Top of SELECTED EXCERPT
Author: Alex Behm <firstname.lastname@example.org>
Date: Tue Dec 22 13:56:32 2015 -0800
IMPALA-2789: More compact mem layout with null bits at the end.
There are two motivations for this change:
1. Reduce memory consumption.
2. Pave the way for full memory layout compatibility between
Impala and Kudu to eventually enable zero-copy scans. This
patch is a only first step towards that goal.
New Memory Layout
Slots are placed in descending order by size with trailing bytes to
store null flags. Null flags are omitted for non-nullable slots. There
is no padding between tuples when stored back-to-back in a row batch.
Example: select bool_col, int_col, string_col, smallint_col
Offsets: 0 16 20 22 23
The main change is to move the null indicators to the end of tuples.
The new memory layout is fully packed with no padding in between
slots or tuples.
Bottom of SELECTED EXCERPT
**WORK TO COMPLETE:**
**a.** Replace "plataformas" with "aplicaciones" in the rows, from the line with "Gestión automatizada de" up to and including the line with "OneSafe Editorial Team", and return only those lines with nothing else altered.
**b.** Carry on the commit message about the compact tuple memory layout, starting after its last sentence.
Top of INPUT DATA
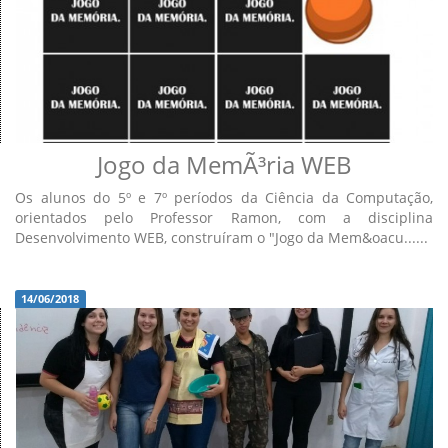
Jogo da MemÃ³ria WEB
Os alunos do 5º e 7º períodos da Ciência da Computação,
orientados pelo Professor Ramon, com a disciplina
Desenvolvimento WEB, construíram o "Jogo da Mem&oacu......
14/06/2018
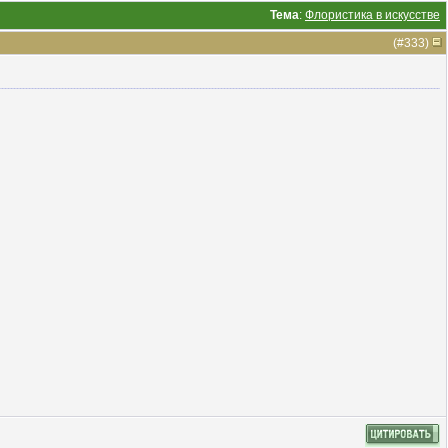
Тема
:
Флористика в искусстве
(#
333
)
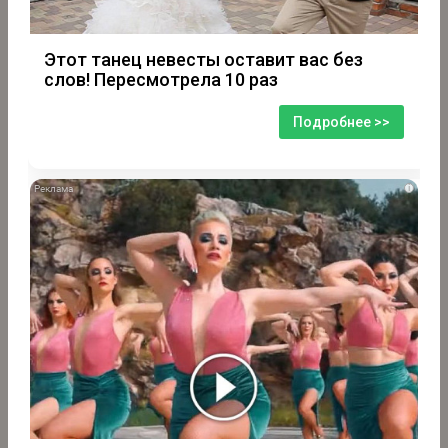
Этот танец невесты оставит вас без
слов! Пересмотрела 10 раз
Подробнее >>
i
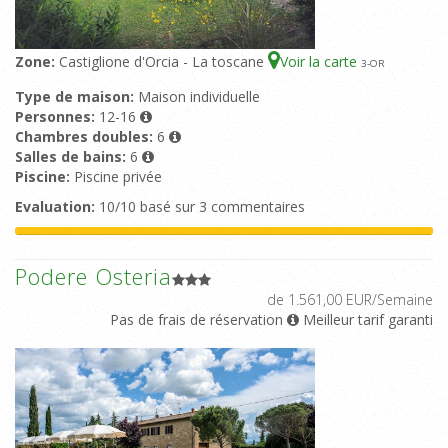
Zone:
Castiglione d'Orcia - La toscane
Voir la carte
3
-OR
Type de maison:
Maison individuelle
Personnes:
12-16
Chambres doubles:
6
Salles de bains:
6
Piscine:
Piscine privée
Evaluation:
10/10 basé sur 3 commentaires
Podere Osteria
de 1.561,00 EUR/Semaine
Pas de frais de réservation
Meilleur tarif garanti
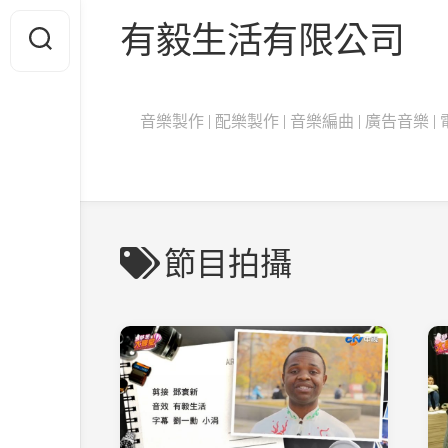
Skip
有毅生活有限公司
to
content
音樂製作 | 配樂製作 | 音樂編曲 | 廣告音樂 | 電影
節目拍攝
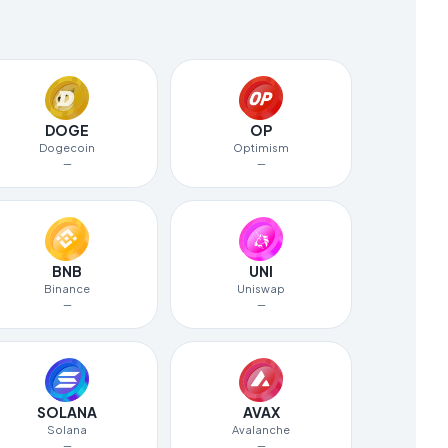
DOGE
OP
Dogecoin
Optimism
—
—
BNB
UNI
Binance
Uniswap
—
—
SOLANA
AVAX
Solana
Avalanche
—
—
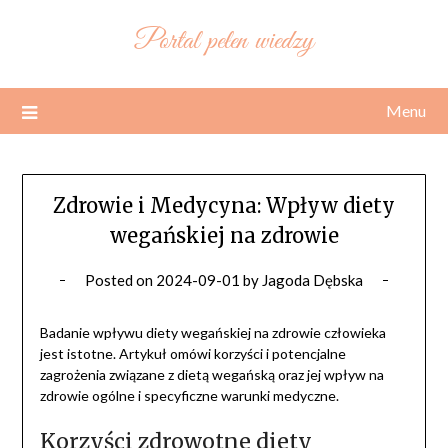
Skip
Portal pełen wiedzy
to
content
Menu
Zdrowie i Medycyna: Wpływ diety
wegańskiej na zdrowie
Posted on
2024-09-01
by
Jagoda Dębska
Badanie wpływu diety wegańskiej na zdrowie człowieka
jest istotne. Artykuł omówi korzyści i potencjalne
zagrożenia związane z dietą wegańską oraz jej wpływ na
zdrowie ogólne i specyficzne warunki medyczne.
Korzyści zdrowotne diety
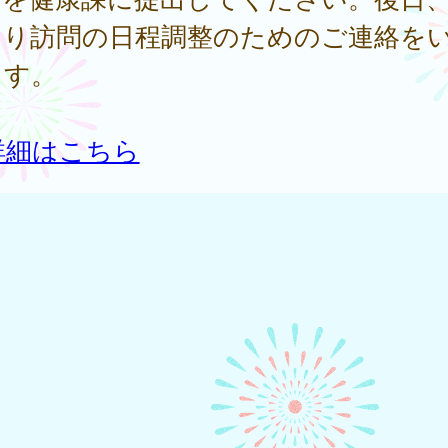
より訪問の日程調整のためのご連絡を
ます。
詳細はこちら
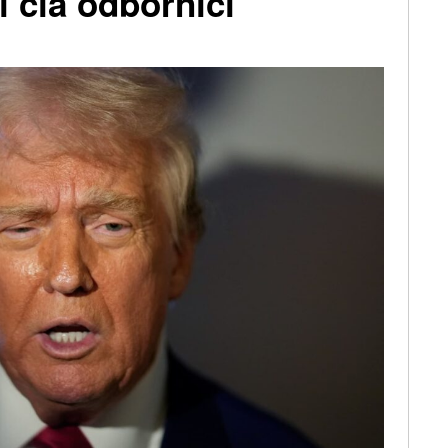
 cla odborníci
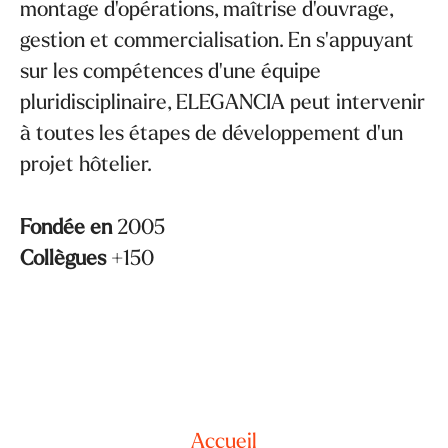
montage d'opérations, maîtrise d'ouvrage,
gestion et commercialisation. En s'appuyant
sur les compétences d'une équipe
pluridisciplinaire, ELEGANCIA peut intervenir
à toutes les étapes de développement d'un
projet hôtelier.
Fondée en
2005
Collègues
+150
Accueil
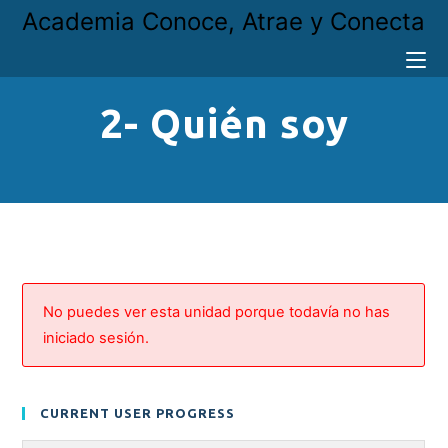
Academia Conoce, Atrae y Conecta
2- Quién soy
No puedes ver esta unidad porque todavía no has
iniciado sesión.
CURRENT USER PROGRESS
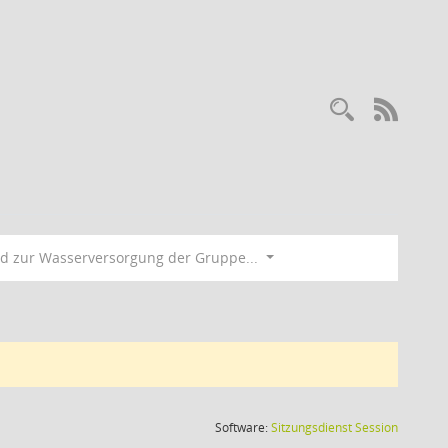
Recherc
RSS-
d zur Wasserversorgung der Gruppe...
(Wird in
Software:
Sitzungsdienst
Session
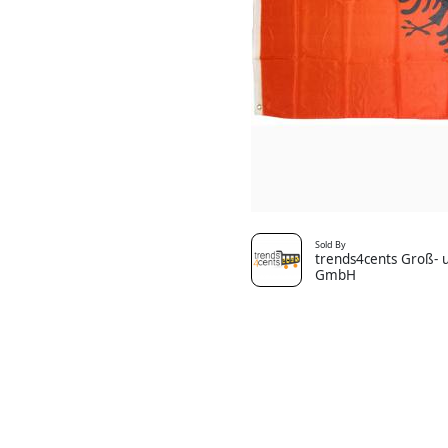
Sold By
trends4cents Groß- u
GmbH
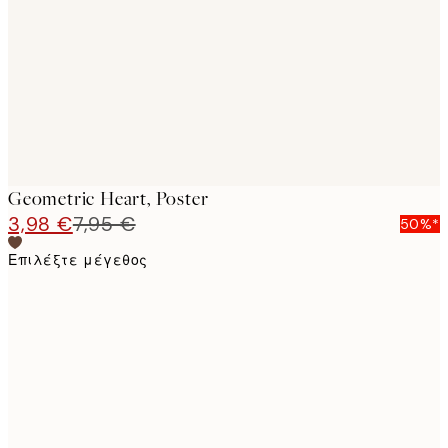
images
Geometric Heart, Poster
3,98 €
7,95 €
50%*
Επιλέξτε μέγεθος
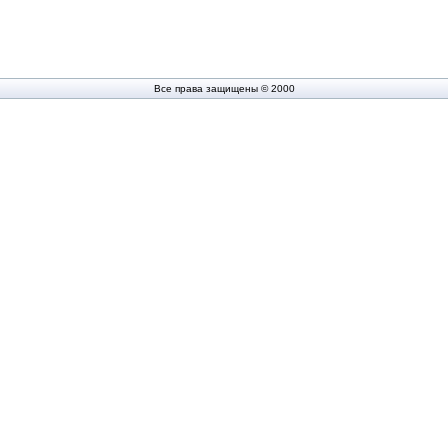
Все права защищены © 2000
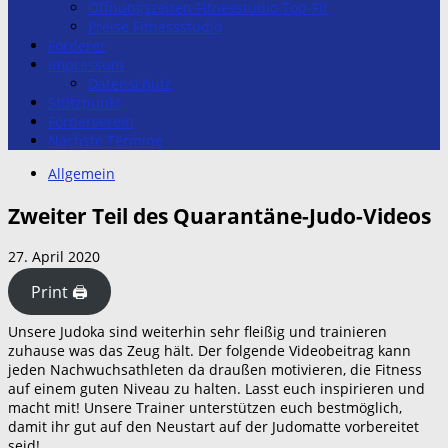
Öffnungszeiten Fitnesstudio Top-Fit
Preise Fitnessstudio
Förderer
Impressum
Datenschutz
Stützpunkt
Förderverein
Nächste Termine
Allgemein
Zweiter Teil des Quarantäne-Judo-Videos
27. April 2020
Print 🖨
Unsere Judoka sind weiterhin sehr fleißig und trainieren
zuhause was das Zeug hält. Der folgende Videobeitrag kann
jeden Nachwuchsathleten da draußen motivieren, die Fitness
auf einem guten Niveau zu halten. Lasst euch inspirieren und
macht mit! Unsere Trainer unterstützen euch bestmöglich,
damit ihr gut auf den Neustart auf der Judomatte vorbereitet
seid!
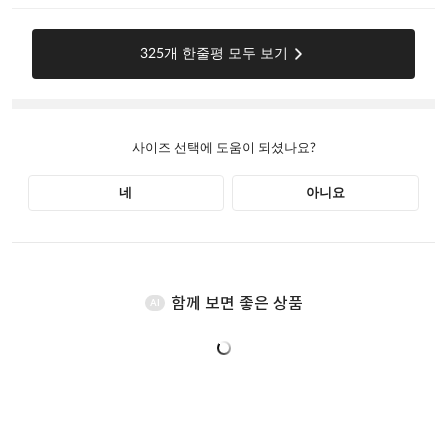
함께 보면 좋은 상품
AI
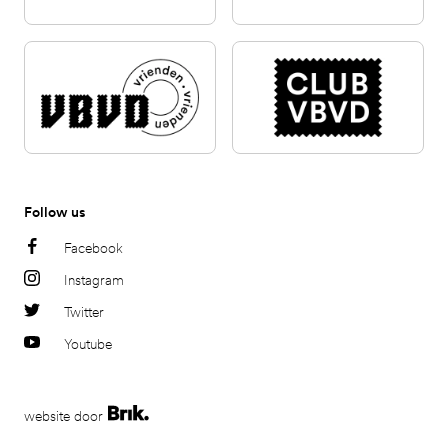
Follow us
Facebook
Instagram
Twitter
Youtube
website door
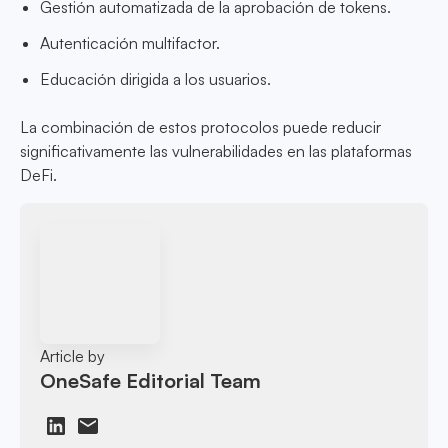
Gestión automatizada de la aprobación de tokens.
Autenticación multifactor.
Educación dirigida a los usuarios.
La combinación de estos protocolos puede reducir
significativamente las vulnerabilidades en las plataformas
DeFi.
Article by
OneSafe Editorial Team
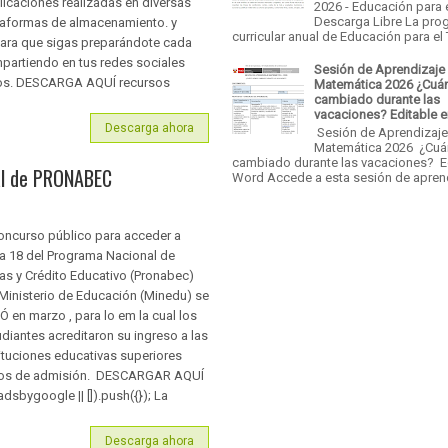
licaciones realizadas en diversas
2026 - Educación para 
Descarga Libre La pro
taformas de almacenamiento. y
curricular anual de Educación para el T
 para que sigas preparándote cada
partiendo en tus redes sociales
Sesión de Aprendizaje
ros. DESCARGA AQUÍ recursos
Matemática 2026 ¿Cuá
cambiado durante las
vacaciones? Editable 
Descarga ahora
Sesión de Aprendizaj
Matemática 2026 ¿Cu
cambiado durante las vacaciones? E
al de PRONABEC
Word Accede a esta sesión de aprend
concurso público para acceder a
a 18 del Programa Nacional de
as y Crédito Educativo (Pronabec)
 Ministerio de Educación (Minedu) se
iÓ en marzo , para lo em la cual los
udiantes acreditaron su ingreso a las
tituciones educativas superiores
narios de admisión. DESCARGAR AQUÍ
ygoogle || []).push({}); La
Descarga ahora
Bottom of INPUT DATA
**ANSWERS PER TASK:**
**a.**
Gestión automatizada de la aprobación de tokens.
Autenticación multifactor.
Educación dirigida a los usuarios.
La combinación de estos protocolos puede reducir
significativamente las vulnerabilidades en las aplicaciones
DeFi.
Article by
OneSafe Editorial Team

**b.**
Our standard cluster perf tests showed no significant difference in
query response times as well as consumed cycles, and a slight
reduction in peak memory consumption.
An exhaustive test run passed. Ran a few select tests like TPC-H/DS
with ASAN locally.
These follow-on changes are planned:
1. Planner needs to mark slots non-nullable if they correspond
to a non-nullable Kudu column.
2. Update Kudu scan node to copy tuples with memcpy.
3. Kudu client needs to support transferring ownership of the
tuple memory (maybe do direct and indirect buffers separately).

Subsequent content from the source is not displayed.